El pasado 5 de febrero se cumplió un aniversario más de nuestro pacto fundamental, la Constitución General de los Estados Unidos Mexicanos. Promulgada el 5 de febrero de 1917, nuestra Carta Magna tiene como base la de 1857, aquel documento que era el equivalente a nuestra Acta de nacimiento como nación. Con múltiples reformas, la de 1917 es un documento fundacional, el pacto de convivencia de un país que acababa de concluir una sangrienta revolución como expresión de la inoperancia del arreglo surgido del movimiento de Independencia.
En el nuevo pacto, las clases sociales establecían una nueva manera de relacionarse, una nueva forma de acceder a la naturaleza y. además, un nuevo modo de intercambiar fuerza de trabajo por salario. Lo anterior implicaba, necesariamente, nuevas formas del ejercicio de poder. En suma, la Constitución de 1917 sentaba las bases para la edificación de lo que, con Lázaro Cárdenas, luego se consolidaría como Estado benefactor, un árbitro de la lucha de clases que permitiría que la patronal fuera siempre la clase vencedora, pero sin permitirle el aniquilamiento de la clase trabajadora.
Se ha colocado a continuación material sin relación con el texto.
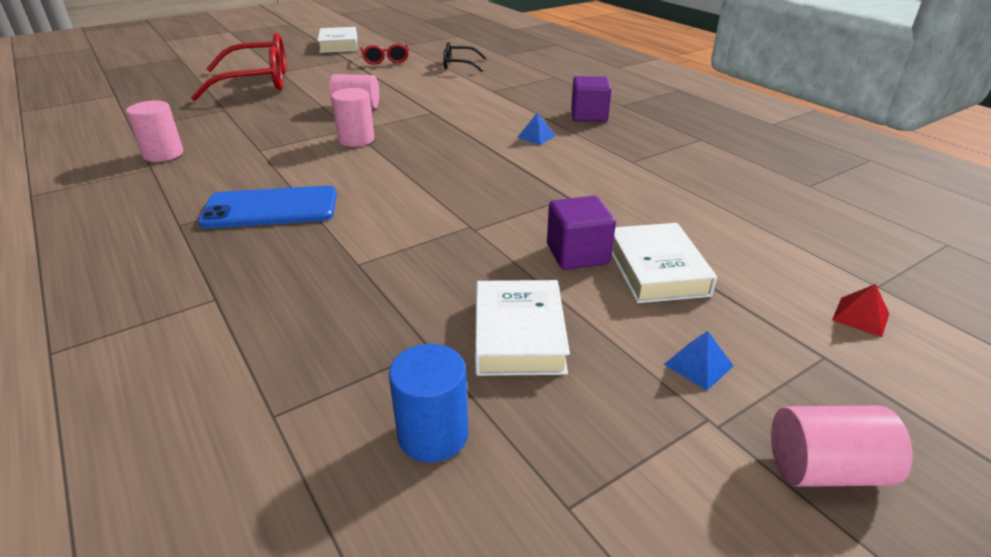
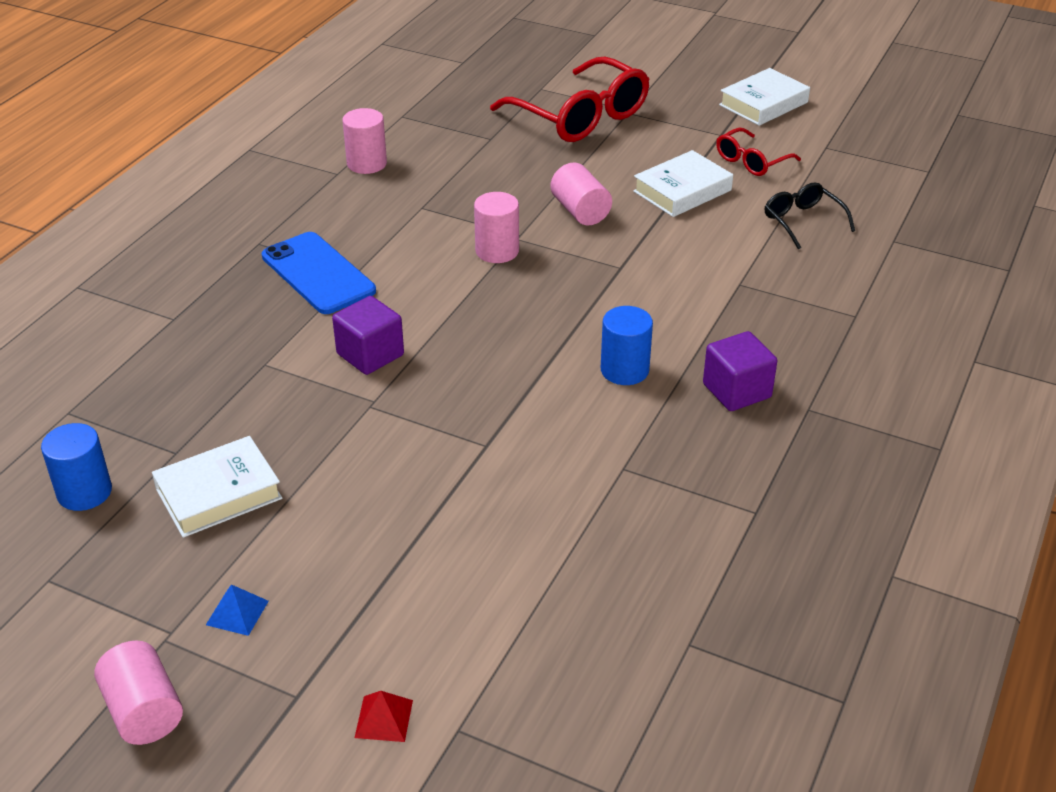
camera: 60 degrees right, 5 degrees up
(536, 137) = (624, 370): blue pyramid -> blue cylinder
(577, 254) = (370, 488): purple cube -> purple cube (370, 354)
(656, 270) = (376, 550): white book -> white book (682, 191)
Iniciaba así un modelo de explotación, tan capitalista como el anterior, pero moderado por un Estado lo suficientemente fuerte como para imponer su arbitraje a las clases en pugna.
Los meses de discusión llevaron a la tribuna los mismos argumentos que poquito antes se habían defendido con las armas. Lo que estuvo en disputa en el campo de batalla era lo mismo que luego se disputaba en el Congreso Constituyente: el modelo de nación, el tipo de país que merecíamos después de que un millón de mexicanos muriera en ese capítulo de nuestra historia conocido como la Revolución Mexicana.
La verdad es que, aunque de esas discusiones emergió nuestra actual Constitución, la discusión no se agotó, ni mucho menos. El campo de fuerzas se trasladó a la arena política. De la lucha que se dio por el articulado constitucional se pasó a la lucha por su implementación. Llegamos así a una situación en la que se decía que teníamos una Constitución ejemplar, por lo progresista de sus postulados, pero que desgraciadamente… no se aplicaba. Quienes perdieron la batalla militar y luego la discusión parlamentaria ganaron, sin embargo, el andamiaje institucional. Perdieron la redacción de las leyes (y no de todas) pero ganaron la manera de aplicarlas y, por supuesto, lo hicieron a su manera y de conformidad con sus intereses.
De cualquier manera, el nuevo pacto de clases plasmado en la Constitución de 1917 empezó a mostrar sus límites alrededor de los años sesenta, hasta reventar en la década de los 80´s, etapa en la que se intensifica el afán reformador, que se expresa en las más de 700 reformas o ajustes constitucionales registradas hasta el año pasado. Por supuesto, las más relevantes, que no las únicas, son las que se impulsaron durante el régimen de Peña Nieto bajo el membrete de “reformas estructurales” sin las cuales no se explicaría el país tan desigual que hoy tenemos.
Pues bien, la lucha no ha cesado. Continúa en la pugna por reformar la Constitución en un sentido o en otro. Son sensibles los cambios logrados en el actual periodo obradorista, pero a todas luces insuficientes si se quiere deshacer el entramado legal-institucional construido durante el llamado periodo neoliberal. Por eso la lucha por la presidencia de la Suprema Corte de Justicia, por el INE, el Banco de México, por todos y cada uno de los espacios donde se cocinan o se aplican las leyes. La institucionalidad es el actual campo de batalla.